A Boxer Flash could easily turn into a fight over the statue, though. Sometime -- probably in the early 1910s -- Boxer's tail became separated from its body when rival student groups tried to grab it. They reunited the pieces in 1914. This was the first known incident of pieces of Boxer being broken off and then put back together, but it would not be the last. Over the next fifty years, students repeatedly broke the bronze incense burner during battles over its possession. Boxer's left leg broke off in the 1910s. The head, which originally faced left and was attached to the body with a hing under the neck, also broke off around that time. It was welded back on within a few years, but they mistakenly fixed the head facing straight ahead. Many other pieces were periodically broken and then welded back on as the years continued, but Boxer looked a bit worse for wear after each repair.
Considering how hard students fought over Boxer whenever the statue appeared in public, it is no surprise that finding secure hiding places was important.
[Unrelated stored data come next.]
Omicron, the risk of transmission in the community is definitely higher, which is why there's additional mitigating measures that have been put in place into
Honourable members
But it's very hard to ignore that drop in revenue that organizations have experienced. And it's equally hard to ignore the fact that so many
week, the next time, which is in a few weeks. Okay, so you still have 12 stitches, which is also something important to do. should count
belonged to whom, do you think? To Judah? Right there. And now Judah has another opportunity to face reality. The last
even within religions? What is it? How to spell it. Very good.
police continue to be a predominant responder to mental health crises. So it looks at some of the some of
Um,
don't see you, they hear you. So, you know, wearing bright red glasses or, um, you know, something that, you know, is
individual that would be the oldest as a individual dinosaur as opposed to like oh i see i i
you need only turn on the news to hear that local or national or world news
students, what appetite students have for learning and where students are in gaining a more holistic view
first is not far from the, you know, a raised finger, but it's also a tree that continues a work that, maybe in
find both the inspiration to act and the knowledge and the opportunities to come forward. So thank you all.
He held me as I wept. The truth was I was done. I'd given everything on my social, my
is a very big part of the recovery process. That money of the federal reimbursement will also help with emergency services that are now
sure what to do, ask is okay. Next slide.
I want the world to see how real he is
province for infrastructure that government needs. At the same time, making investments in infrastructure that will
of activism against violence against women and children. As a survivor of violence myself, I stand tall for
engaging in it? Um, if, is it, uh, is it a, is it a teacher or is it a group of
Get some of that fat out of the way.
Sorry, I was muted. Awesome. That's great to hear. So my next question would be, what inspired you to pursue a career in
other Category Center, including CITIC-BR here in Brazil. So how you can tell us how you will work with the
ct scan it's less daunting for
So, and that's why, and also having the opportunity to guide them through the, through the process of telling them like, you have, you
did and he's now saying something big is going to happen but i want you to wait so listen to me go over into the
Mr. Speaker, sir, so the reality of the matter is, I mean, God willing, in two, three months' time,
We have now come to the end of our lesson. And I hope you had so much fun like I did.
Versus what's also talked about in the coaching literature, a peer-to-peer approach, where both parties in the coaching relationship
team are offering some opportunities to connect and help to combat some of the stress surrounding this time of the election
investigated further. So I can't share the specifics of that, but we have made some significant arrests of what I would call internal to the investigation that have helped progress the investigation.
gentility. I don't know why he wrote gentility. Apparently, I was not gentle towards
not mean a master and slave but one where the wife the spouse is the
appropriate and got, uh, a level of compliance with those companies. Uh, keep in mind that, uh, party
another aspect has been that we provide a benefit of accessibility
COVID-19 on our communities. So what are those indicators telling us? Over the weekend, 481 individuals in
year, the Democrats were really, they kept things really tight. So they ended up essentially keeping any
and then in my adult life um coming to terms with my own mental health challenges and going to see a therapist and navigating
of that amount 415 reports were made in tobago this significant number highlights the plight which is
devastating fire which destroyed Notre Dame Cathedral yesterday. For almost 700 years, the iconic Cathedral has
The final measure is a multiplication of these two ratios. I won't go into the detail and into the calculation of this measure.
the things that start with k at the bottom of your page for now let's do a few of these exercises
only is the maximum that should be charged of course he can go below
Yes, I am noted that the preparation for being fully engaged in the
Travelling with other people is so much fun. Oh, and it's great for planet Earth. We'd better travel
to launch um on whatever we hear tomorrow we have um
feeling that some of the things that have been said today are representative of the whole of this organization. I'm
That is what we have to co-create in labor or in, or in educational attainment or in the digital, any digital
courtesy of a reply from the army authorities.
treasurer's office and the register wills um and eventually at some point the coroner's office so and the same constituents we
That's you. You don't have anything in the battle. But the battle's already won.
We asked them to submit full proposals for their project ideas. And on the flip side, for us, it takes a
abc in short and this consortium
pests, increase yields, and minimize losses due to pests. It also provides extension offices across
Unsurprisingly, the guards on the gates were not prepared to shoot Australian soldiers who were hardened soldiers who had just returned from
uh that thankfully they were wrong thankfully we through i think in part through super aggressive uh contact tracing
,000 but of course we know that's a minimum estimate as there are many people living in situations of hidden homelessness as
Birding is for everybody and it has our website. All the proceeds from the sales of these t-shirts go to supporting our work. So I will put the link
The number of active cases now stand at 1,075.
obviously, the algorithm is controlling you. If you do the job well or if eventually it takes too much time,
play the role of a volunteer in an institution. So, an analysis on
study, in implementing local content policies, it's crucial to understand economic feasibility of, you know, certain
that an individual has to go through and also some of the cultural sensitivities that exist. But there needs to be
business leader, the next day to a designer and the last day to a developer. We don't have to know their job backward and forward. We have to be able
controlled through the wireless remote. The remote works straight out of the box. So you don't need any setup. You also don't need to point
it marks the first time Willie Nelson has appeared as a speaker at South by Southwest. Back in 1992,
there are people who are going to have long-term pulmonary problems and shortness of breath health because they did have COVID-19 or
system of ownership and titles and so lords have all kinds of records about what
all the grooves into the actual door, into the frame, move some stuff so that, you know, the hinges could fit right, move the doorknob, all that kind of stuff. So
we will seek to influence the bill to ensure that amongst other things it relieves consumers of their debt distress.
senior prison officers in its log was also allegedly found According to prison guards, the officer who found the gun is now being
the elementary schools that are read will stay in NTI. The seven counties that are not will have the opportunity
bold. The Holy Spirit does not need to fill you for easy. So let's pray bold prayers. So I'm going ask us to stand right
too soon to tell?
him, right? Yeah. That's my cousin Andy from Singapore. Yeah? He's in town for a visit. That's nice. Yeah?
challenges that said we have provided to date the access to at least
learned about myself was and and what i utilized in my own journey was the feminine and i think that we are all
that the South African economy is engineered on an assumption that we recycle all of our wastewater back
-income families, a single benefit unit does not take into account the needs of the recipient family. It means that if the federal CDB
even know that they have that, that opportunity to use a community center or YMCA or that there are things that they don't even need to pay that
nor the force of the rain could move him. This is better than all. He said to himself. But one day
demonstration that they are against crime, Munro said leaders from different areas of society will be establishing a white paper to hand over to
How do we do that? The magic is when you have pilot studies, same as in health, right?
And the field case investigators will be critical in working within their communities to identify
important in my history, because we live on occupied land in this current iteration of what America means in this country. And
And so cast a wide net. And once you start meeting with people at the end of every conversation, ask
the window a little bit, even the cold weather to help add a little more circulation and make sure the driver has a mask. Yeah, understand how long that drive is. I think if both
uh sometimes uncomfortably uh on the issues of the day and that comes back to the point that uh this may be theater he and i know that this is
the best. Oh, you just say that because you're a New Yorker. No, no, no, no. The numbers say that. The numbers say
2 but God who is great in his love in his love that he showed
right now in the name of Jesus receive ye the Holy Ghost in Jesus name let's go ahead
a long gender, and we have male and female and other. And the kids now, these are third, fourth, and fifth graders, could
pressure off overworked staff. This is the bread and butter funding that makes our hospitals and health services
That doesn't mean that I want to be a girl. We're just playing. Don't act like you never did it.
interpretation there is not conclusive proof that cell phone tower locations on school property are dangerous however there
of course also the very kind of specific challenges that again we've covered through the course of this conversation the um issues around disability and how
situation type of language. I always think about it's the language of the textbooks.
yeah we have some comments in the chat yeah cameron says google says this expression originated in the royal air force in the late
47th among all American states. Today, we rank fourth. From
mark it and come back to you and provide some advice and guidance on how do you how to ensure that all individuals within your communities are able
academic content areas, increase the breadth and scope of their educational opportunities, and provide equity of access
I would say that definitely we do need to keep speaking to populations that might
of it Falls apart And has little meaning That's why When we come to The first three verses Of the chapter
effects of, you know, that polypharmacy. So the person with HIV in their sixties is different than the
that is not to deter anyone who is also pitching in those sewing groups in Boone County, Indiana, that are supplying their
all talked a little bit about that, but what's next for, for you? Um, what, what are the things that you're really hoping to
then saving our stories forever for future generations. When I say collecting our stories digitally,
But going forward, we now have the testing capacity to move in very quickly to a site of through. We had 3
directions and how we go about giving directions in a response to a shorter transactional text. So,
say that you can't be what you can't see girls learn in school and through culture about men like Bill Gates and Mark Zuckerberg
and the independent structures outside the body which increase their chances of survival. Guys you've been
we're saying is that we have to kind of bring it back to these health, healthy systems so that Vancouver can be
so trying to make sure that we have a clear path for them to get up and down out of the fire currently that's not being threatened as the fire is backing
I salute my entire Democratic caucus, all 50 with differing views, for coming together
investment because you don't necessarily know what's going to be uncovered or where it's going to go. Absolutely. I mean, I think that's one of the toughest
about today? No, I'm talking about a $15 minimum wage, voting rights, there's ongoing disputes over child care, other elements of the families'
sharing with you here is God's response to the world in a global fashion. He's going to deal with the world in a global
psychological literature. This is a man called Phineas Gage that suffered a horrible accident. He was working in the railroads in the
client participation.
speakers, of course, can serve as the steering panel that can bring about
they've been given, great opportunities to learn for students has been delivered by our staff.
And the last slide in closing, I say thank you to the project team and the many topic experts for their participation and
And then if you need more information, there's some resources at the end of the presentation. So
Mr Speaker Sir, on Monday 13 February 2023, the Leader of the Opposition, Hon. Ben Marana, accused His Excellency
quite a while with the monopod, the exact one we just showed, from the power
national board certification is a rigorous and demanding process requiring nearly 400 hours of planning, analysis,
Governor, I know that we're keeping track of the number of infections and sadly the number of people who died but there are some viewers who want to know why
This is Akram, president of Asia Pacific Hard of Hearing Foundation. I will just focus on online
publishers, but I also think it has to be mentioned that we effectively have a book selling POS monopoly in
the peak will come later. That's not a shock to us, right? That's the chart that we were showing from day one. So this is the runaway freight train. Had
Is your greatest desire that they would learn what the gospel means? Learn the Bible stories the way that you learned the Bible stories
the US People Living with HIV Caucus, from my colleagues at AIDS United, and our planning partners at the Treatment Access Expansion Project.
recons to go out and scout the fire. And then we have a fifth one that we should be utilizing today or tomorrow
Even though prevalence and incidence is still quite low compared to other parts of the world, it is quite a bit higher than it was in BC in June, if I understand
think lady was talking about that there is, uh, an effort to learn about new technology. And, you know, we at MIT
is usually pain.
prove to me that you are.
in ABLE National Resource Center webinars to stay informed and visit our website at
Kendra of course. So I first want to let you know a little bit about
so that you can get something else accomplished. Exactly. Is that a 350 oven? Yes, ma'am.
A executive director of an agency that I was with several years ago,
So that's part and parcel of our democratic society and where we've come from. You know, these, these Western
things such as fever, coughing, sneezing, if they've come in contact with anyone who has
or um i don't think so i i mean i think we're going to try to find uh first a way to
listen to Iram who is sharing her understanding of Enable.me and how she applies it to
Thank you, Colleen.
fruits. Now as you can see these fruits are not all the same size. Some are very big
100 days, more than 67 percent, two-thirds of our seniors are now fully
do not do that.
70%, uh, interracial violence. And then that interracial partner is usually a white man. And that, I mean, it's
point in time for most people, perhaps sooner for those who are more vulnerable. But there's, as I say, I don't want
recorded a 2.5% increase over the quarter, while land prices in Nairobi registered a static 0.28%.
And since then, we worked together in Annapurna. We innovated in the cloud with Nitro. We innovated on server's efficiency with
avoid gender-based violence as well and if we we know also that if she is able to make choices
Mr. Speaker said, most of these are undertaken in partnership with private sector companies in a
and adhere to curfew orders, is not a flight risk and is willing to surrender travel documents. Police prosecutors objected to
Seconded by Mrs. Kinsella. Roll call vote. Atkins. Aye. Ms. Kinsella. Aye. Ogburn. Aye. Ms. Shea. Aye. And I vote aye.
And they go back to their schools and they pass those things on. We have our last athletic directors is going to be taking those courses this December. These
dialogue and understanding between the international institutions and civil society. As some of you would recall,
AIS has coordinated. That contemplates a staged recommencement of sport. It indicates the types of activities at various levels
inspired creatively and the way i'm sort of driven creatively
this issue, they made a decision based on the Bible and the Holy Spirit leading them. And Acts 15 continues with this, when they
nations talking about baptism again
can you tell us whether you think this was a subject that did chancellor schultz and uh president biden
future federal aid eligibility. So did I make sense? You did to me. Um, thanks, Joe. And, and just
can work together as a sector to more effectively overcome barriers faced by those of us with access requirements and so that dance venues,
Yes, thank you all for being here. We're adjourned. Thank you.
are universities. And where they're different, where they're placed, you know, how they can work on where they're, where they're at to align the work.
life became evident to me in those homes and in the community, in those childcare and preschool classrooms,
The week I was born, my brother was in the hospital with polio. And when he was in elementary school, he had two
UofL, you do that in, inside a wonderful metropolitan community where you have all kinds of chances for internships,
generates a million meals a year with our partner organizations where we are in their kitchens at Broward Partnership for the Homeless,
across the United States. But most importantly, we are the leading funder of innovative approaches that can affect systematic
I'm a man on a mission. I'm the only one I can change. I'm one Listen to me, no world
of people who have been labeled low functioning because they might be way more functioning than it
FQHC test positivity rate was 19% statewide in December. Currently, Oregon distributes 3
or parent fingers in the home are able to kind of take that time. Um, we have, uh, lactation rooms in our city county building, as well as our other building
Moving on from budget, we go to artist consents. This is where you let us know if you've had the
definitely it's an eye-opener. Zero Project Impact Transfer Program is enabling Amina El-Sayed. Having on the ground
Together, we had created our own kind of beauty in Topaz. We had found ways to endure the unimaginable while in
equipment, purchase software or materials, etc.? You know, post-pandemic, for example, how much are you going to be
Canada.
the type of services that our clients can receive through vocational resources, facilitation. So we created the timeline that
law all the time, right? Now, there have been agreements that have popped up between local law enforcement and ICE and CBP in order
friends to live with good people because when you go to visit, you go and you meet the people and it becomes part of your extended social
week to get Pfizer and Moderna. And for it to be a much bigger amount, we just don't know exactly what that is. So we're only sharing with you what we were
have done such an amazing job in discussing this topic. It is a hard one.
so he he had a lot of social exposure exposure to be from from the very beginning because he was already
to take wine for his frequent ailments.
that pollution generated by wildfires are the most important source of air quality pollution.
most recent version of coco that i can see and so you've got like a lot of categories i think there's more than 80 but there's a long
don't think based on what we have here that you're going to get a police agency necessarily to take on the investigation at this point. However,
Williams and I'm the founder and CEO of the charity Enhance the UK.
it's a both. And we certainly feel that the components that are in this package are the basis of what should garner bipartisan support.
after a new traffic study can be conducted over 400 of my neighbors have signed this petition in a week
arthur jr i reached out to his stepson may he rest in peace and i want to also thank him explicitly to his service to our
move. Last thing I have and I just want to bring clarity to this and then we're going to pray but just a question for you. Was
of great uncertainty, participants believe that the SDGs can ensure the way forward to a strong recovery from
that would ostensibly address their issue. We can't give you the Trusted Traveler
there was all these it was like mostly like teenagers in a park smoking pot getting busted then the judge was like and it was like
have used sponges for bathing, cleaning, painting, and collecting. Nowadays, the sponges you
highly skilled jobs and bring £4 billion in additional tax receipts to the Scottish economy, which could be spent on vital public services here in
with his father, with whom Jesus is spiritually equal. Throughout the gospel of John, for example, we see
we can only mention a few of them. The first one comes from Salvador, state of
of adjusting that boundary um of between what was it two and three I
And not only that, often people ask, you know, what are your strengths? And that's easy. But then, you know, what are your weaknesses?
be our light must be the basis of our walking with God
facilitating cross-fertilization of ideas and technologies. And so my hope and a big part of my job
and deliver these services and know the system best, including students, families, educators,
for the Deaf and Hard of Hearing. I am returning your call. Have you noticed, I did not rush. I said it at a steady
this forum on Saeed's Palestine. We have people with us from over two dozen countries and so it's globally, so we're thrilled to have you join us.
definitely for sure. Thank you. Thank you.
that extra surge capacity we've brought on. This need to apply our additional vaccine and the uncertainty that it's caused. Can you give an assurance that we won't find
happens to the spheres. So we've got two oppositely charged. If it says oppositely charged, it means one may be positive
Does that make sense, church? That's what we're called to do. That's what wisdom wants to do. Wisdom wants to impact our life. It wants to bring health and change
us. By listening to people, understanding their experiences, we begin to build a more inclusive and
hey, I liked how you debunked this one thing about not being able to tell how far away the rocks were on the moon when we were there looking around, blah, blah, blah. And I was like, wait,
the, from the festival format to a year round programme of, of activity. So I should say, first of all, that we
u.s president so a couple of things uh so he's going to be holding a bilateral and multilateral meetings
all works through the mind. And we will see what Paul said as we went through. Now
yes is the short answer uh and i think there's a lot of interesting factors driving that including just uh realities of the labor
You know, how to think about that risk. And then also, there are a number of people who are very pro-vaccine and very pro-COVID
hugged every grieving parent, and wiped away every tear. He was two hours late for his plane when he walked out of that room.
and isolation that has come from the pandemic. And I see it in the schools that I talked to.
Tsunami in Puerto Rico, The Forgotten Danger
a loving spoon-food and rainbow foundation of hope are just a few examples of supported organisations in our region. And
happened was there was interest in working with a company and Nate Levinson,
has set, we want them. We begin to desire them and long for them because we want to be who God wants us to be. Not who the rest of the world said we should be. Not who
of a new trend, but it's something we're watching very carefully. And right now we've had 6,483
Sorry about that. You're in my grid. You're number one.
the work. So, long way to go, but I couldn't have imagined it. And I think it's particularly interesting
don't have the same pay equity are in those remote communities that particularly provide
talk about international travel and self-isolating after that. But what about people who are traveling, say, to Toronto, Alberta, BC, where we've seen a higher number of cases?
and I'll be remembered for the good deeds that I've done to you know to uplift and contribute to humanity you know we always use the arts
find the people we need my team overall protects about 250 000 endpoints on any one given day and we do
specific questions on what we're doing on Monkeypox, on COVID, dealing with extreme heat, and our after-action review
Some places that Boxer is said to have been hidden during the first decades of the 20th century include:
- Dangled from a rope in a well (1899)
- In an empty space under the eaves of an attic, wallpaper hiding the access hole (1899-1900s)
- Detached head & body were hidden in a flour bin (1916-1918)
- Under a local bridge (ca. 1925)
- Beneath the floorboards of a local candy shop (1930s?)
- Under a metal plate in a large grave stone (1938)
Like much of Boxer lore, some of these hiding places may be no more than tall tales. Rumors and stories about Boxer were a large part of the statue's place in student culture!
One rumor that has persisted over the years is the tale of Boxer's travels during WWI. Numerous articles have claimed that during the war, a student from Pacific who joined the service brought Boxer with him to France. Sources suggest that something like this did indeed happen. A photograph album that belonged to student Greta McIntyre Sheeley (Class of 1920) includes a series of photographs of students holding the statue -- several of them with interesting captions. A note there states that two students, Verle Stanley and Thomas Fowler, had Boxer while serving in the war:
Stanley had his head and body, when he was called-up to fight during World War I. He hid Boxer in a flour bin at Mrs. Brown's house on the Pacific University campus. Fowler had Boxer's tail. He took the tail with him when he was called-up. The two pieces were reunited when Stanley and Fowler returned to Pacific University after the war ended in November, 1918.
Thus while Boxer's head and tail rode out the war in a flour bin, his tail very likely did indeed make its way to the trenches of the Great War, and survived.
Boxer attained a firm position as a student-controlled symbol of school spirit. Pacific's administrators, on the other hand, had very little say in how Boxer was used. They had not held the statue for more than a few hours at a time since 1899. When the university decided it needed to adopt an official mascot in 1921, Pacific's administration adopted a rival symbol: the Badger. Reportedly, the choice was made after a student yelled out, "They're fighting like Badgers!" at a football game. (See Splendid Audacity, p. 77)
Badger, rather than Boxer, would be the university's official mascot until 1968, but it never quite succeeded in overshadowing the original College Spirit.